イラン動乱の真因は「供給能力」の欠如。日本への教訓
体制支持者すら反旗を翻す異常事態
中東イランで、死者数百人規模の大規模なデモが続いている。事の発端はテヘラン中央部の電気街。驚くべきは、かつて王政打倒に協力し、現政権の強力な岩盤支持層であった「バザールの商人」たちが、反政府デモの火蓋を切ったことである。 彼らが「独裁者に死を」「これが最後の戦いだ」と叫ぶに至った背景には、凄まじい通貨安がある。1ドル80リヤールだった通貨レートが、瞬く間に160リヤールまで暴落した。この経済的混乱が、体制側の人間すらも路上へと駆り立てているのだ。

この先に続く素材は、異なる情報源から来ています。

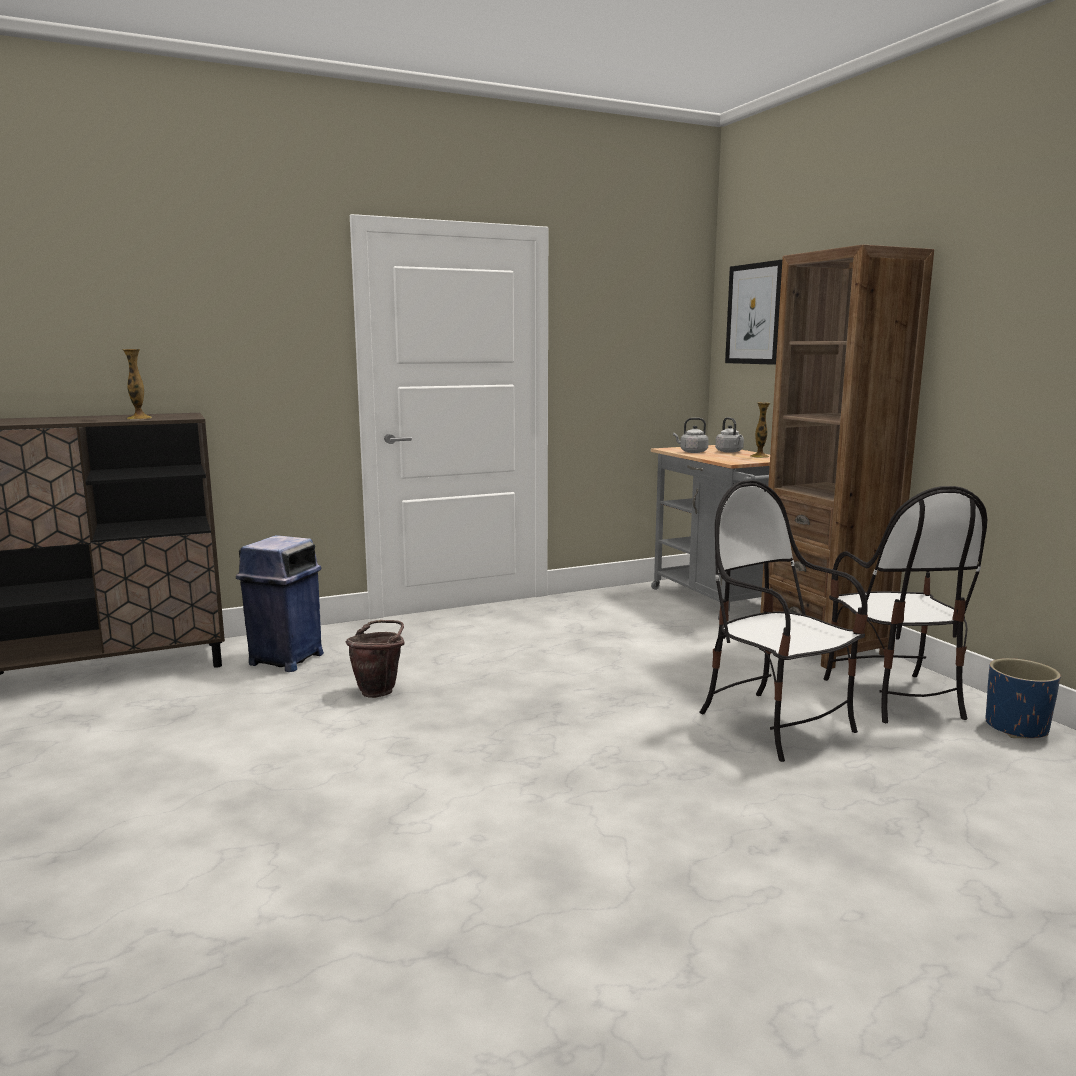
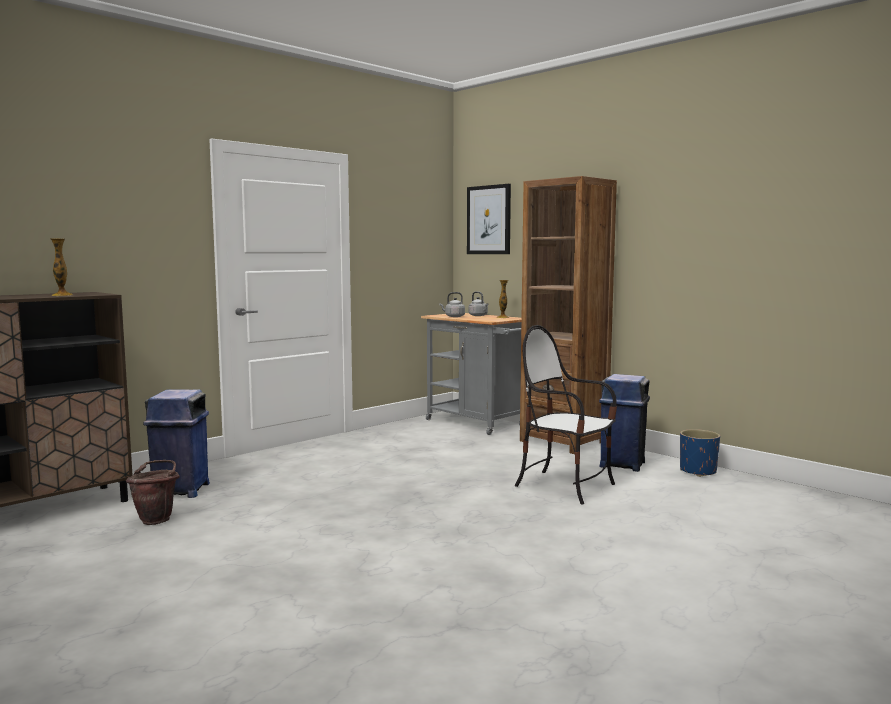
camera: 20 degrees left, 5 degrees down
brown bucket [346,620,405,698] -> brown bucket moved to [126,460,180,525]
chair [824,486,987,723] -> blue trash can [599,374,650,472]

司法当局が「デモ参加者は神の敵、死刑に値する」と威嚇しても、生きる術を失った人々の怒りは収まる気配がない。
インフレ率45%という生存の危機
イランの消費者物価上昇率は、現在30%から45%という危険な水準で推移している。経済制裁の影響もあり、国民の実質賃金は下がり続ける一方だ。 ここで短絡的に「給料を上げろ」とお金を刷ってばら撒けばどうなるか。通貨の価値はさらに毀損し、輸入物価は高騰、ベネズエラのような破滅的なハイパーインフレに突入するだけである。 実質賃金を健全に上昇させる唯一の方法は、生産性向上のための投資を行うことだ。しかし、原油輸出に依存し、自国内でモノやサービスを生み出す「供給能力」を高める努力を怠ってきたツケが、今まさに国民生活を直撃していると言える。
「供給能力」こそが国家の命綱
この悲劇は、経済学における最も重要な原則を私たちに突きつけている。それは「国民経済にとって最も重要なのは供給能力である」という事実だ。 インフレとは、単なる値上がりではない。需要に対して供給が追いつかない「インフレギャップ」の拡大であり、これは突き詰めれば「生存に必要なモノが手に入らない」状態を意味する。だからこそ、ベネズエラでは国民が国を捨て、イランでは命がけのデモが起きるのだ。 デフレに苦しむ日本とは真逆の現象だが、教訓は同じである。
経済のファンダメンタルズを見つめ直す
どんなに通貨を発行しても、それを裏付ける「モノを作る力」がなければ、国家は脆くも崩れ去る。自国で生産し、供給する能力を維持・強化することこそが、安全保障そのものなのだ。 イランの混乱は、遠い国の出来事ではない。供給能力を軽視すれば、どこの国でも起こり得る「国家の機能不全」の姿である。私たちはこの暴動の映像から、経済の根幹である「供給能力」の重みを、改めて噛みしめる必要があるだろう。